Effects of mycophenolate mofetil on key pattern of coronary restenosis: a cascade of in vitro and ex vivo models

Abstract

Background: Mycophenolate mofetil (MMF), the prodrug of mycophenolic acid (MPA), is a rationally designed immunosuppressive drug. The current study investigates the effect of MMF on key pattern of restenosis in a cascade of in vitro and ex vivo models.

Methods: Part I of the study investigated in northern blot and cytoflow studies the effect of MMF (50, 100, 150, 200, 250, and 300 microg/mL) on TNF-alpha induced expression of intercellular adhesion molecule 1 (ICAM-1) in human coronary endothelial cells (HCAEC) and human coronary medial smooth muscle cells (HCMSMC). Part II of the study applied a human coronary 3D model of leukocyte attack, the 3DLA-model. HCAEC and HCMSMC were cultured on both sides of a polycarbonate filters, mimicking the internal elastic membrane. Leukocyte attack (LA) was carried out by adding human monocytes (MC) on the endothelial side. The effect of MMF (50 microg/mL) on adhesion and chemotaxis (0.5, 1, 2, 3, 4, 6, and 24 h after LA) and the effect on proliferation of co-cultured HCMSMC (24 h after LA) was studied. In part III of the study a porcine coronary organ culture model of restenosis (POC-model) was used. After ex vivo ballooning MMF (50 microg/mL) was added to the cultures for a period of 1, 2, 3, 4, 5, 6, and 7 days. The effect on reactive cell proliferation and neointimal thickening was studied at day 7 and day 28 after ballooning.

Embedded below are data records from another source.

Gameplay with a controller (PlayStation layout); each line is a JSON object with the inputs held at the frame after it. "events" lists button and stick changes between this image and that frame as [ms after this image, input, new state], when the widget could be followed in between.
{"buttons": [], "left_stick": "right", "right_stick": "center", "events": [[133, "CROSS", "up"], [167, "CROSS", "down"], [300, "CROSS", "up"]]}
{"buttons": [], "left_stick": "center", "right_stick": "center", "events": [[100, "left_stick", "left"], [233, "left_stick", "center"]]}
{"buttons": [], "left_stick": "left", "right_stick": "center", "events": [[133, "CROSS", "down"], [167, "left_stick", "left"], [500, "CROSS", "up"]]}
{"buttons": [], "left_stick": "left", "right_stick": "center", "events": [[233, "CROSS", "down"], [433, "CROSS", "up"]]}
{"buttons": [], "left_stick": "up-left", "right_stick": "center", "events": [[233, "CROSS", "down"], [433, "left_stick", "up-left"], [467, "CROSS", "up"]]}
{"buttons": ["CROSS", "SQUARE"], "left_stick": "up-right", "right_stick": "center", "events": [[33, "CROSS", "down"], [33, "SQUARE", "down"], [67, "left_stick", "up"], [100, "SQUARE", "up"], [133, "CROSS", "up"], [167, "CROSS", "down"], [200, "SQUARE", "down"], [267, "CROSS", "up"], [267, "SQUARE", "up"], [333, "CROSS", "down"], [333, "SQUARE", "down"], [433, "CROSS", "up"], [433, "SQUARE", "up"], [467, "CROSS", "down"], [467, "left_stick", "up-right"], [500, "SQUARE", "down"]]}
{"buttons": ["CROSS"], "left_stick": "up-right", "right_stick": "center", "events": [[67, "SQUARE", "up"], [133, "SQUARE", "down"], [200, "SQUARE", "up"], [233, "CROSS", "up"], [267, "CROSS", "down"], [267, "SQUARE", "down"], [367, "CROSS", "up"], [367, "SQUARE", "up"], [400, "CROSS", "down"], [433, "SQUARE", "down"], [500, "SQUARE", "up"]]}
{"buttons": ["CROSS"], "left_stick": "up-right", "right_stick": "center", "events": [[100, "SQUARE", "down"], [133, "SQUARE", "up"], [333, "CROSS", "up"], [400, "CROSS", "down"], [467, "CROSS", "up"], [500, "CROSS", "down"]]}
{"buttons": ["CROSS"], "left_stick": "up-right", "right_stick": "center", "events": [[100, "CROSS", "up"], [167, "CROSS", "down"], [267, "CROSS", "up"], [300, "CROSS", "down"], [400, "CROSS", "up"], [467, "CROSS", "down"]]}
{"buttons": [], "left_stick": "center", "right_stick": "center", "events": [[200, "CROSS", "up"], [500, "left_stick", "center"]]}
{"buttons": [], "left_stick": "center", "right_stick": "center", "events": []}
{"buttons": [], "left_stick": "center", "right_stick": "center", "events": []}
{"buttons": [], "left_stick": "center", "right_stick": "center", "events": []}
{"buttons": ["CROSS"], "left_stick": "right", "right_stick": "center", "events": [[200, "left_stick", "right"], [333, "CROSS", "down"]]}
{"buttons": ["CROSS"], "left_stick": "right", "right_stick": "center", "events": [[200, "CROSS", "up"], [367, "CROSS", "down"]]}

Results: Expression of ICAM-1 in northern blot and cytoflow studies was neither clearly inhibited nor stimulated after administration of MMF in the clinical relevant concentration of 50 microg/mL. In the 3DLA-model 50 microg/mL of MMF caused a significant antiproliferative effect (p < 0.001) in co-cultured HCMSMC but had no effect on MC-adhesion and MC-chemotaxis. In the ex vivo POC-model neighter reactive cell proliferation at day 7 nor neointimal hyperplasia at day 28 were significantly inhibited by MMF (50 microg/mL).

Conclusion: Thus, the data demonstrate a significant antiproliferative effect of clinical relevant levels of MMF (50 microg/mL) in the 3DLA-model. The antiproliferative effect was a direct antiproliferative effect that was not triggered via reduced expression of ICAM-1 or via an inhibition of MC-adhesion and chemotaxis. Probably due to technical limitations (as e.g. the missing of perfusion) the antiproliferative effect of MMF (50 microg/mL) could not be reproduced in the coronary organ culture model. A cascade of focused in vitro and ex vivo models may help to gather informations on drug effects before large experimental studies are initiated.

Figure 1

Northern blots and relative band densities of TNF-α-induced expression of ICAM-1 mRNA after incubation of HCAECs and HCMSMCs with 50, 100, 150, 200, 250, and 300 μg/mL of MMF.

Figure 2

Graphics and histograms (cytoflow data) of the effect of MMF (50, 100, 150, 200, 250, and 300 μg/mL) on TNF-α-induced expression of ICAM-1 in HCAECs (A, B) and HCMSMCs (C, D) after 18 h. Negative control (dotted line) and ICAM-1 expression in untreated cells (grey line) are included.

Figure 3

(A) Effect of MMF (50 μg/mL) on monocyte adhesion after leukocyte attack on the endothelial side of the human coronary transfilter co-culture model (3DLA units). (B) Effect of MMF (50 μg/mL) on monocyte chemotaxis after leukocyte attack on the endothelial side of the human coronary transfilter co-culture model (3DLA units). (C) Identification of monocytes by positive staining against CD68 (arrow).

Figure 4

(A) Effect of MMF (50 μg/mL) on proliferative activity of co-cultured HCMSMC after leukocyte attack with monocytes on the endothelial side of TNF-α-stimulated 3DLA units. (B) Proliferation of smooth muscle cell demonstrated by positive staining of against BrdU (arrow). F = Filter, *** = p < 0.001.

Figure 5

Effect of a 1–7 days treatment with MMF (50 μg/mL) on reactive cell proliferation in balloon-injured porcine coronary organ cultures at day 7 (A) and day 28 (B). C = control, CB = control ballooning. Positive staining against BrdU (arrow) in the ballooning control group (C).

Figure 6

Effect of a 1–7 days treatment with MMF (50 μg/mL) on reactive neointimal hyperplasia in balloon-injured porcine coronary organ cultures at day 7 and day day 28. C = control, CB = control ballooning. Elastica van Gieson-staining in the ballooning control group (C).